In fact, I had never heard of NOT learning about science or doing labs at any grade level. It never occurred to me that, for whatever reason, an elementary teacher would avoid teaching one of the main subjects to his or her students. However, it doesn't seem to me that the kids I talk to, at Chemistry in the Library or GHS, are behind in any way. That's not to say there still isn't plenty to learn (I'm still learning. I've actually been fixated for a couple of weeks on why R is R, specifically, in the ideal gas law or van der Waal's equation, and I can't find my p-chem book), but I believe that all teachers are passionate about what they're doing and genuinely working in the best interest of their students.
I am not in favor of teaching science in the middle schools because it will help students to think logically, learn how to construct and support an argument, or any of those higher level thinking skills. Of course, studying science will promote cognitive growth, but that is a non-unique argument. It is important to teach science at the middle school level, because teachers should teach. We need to show the children that learning is valued, make sure that they do not fall behind in any subject, and try to overcome the tendency for them to lose interest in science at this age level.

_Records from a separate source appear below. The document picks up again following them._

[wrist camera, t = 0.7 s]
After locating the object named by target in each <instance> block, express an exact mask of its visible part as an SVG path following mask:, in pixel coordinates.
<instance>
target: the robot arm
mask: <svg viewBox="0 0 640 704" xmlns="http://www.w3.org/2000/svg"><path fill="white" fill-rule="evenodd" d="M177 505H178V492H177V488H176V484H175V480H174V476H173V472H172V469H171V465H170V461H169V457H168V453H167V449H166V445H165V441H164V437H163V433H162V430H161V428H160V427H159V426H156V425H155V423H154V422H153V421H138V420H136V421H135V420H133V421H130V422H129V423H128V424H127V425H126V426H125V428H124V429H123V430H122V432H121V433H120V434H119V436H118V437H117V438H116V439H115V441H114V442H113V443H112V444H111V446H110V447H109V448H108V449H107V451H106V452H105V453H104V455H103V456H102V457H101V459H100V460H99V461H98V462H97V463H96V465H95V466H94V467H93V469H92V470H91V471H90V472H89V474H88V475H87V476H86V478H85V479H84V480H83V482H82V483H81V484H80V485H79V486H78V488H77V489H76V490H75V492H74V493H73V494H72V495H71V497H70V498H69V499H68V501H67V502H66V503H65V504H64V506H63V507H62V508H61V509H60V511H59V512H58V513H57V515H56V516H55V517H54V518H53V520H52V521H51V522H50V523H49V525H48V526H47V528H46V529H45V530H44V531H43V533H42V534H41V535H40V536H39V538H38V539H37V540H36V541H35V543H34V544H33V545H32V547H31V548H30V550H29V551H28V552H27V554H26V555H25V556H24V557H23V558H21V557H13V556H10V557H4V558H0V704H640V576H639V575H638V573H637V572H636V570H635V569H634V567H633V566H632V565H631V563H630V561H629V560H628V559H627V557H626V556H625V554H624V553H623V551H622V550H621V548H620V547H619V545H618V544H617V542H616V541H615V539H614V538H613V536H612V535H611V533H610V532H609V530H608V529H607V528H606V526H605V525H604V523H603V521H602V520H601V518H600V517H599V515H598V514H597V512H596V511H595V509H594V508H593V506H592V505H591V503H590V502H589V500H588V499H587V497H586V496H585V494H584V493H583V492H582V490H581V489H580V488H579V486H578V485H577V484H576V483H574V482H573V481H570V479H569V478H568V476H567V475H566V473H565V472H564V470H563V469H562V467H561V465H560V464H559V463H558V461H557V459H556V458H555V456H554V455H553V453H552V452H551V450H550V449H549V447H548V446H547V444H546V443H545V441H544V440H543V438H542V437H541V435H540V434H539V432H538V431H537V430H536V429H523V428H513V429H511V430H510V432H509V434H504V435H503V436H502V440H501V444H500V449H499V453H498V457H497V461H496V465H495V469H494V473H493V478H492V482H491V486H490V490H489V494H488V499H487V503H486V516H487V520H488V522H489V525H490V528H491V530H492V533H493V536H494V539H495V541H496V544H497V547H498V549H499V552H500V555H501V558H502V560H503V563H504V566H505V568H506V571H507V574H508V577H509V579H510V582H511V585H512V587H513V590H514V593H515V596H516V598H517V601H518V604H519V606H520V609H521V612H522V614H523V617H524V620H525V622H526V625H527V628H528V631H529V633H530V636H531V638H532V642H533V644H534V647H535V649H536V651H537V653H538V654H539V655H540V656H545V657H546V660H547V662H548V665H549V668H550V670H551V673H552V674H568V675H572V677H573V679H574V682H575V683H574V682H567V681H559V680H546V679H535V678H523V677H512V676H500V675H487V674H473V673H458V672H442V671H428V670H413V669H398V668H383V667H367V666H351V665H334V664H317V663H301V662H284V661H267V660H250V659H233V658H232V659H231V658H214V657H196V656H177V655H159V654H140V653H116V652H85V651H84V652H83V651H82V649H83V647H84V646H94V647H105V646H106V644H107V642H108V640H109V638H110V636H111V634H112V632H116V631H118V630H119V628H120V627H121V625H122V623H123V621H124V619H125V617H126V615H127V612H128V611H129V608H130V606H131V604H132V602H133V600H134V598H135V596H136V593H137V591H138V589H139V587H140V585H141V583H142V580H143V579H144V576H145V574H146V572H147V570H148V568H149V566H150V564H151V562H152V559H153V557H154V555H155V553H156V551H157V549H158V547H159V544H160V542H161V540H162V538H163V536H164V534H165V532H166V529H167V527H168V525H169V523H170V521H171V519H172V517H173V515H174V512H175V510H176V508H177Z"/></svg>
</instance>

I think it's important to achieve a balance in all subjects and, in fact, stressing all subjects is a primary goal of public education and the obligation of the nation.

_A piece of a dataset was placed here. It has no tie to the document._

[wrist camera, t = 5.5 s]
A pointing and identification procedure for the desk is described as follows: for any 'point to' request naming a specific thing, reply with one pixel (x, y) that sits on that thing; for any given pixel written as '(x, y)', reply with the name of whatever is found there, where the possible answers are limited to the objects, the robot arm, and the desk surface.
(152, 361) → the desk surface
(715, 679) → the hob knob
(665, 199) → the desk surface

2. How can we achieve the main purpose, which is scientific literacy?
We need to motivate students by relating the material to their personal interests, having engaging labs, and incorporating multiple modalities so that the children receive the information more than once and in a style with which they are comfortable. We need to overcome misconceptions through actual, student-centered lab work to promote conceptual change--otherwise, our students might just tell us what we want to hear on the tests, but then revert back to their original conceptions after the class is over.
An example would be the students at GHS, who had three labs last week in which they received decreasing instruction--the labs became more student-centered as the students gained conceptual and process skills. I was able to see the students show understanding of the concepts (chemical reactions and stoichiometry) as the week went on. This week, when it came time for them to be assessed on their knowledge, whenever they asked a question, I was able to give them direction by referring to concepts they had learned in lab. Many are actually beginning to accept that the mass of the product should not just be literally the mass of the reactant, but it took a week's worth of lab work, directing more and more of their data collection and experiments, and communicating with others.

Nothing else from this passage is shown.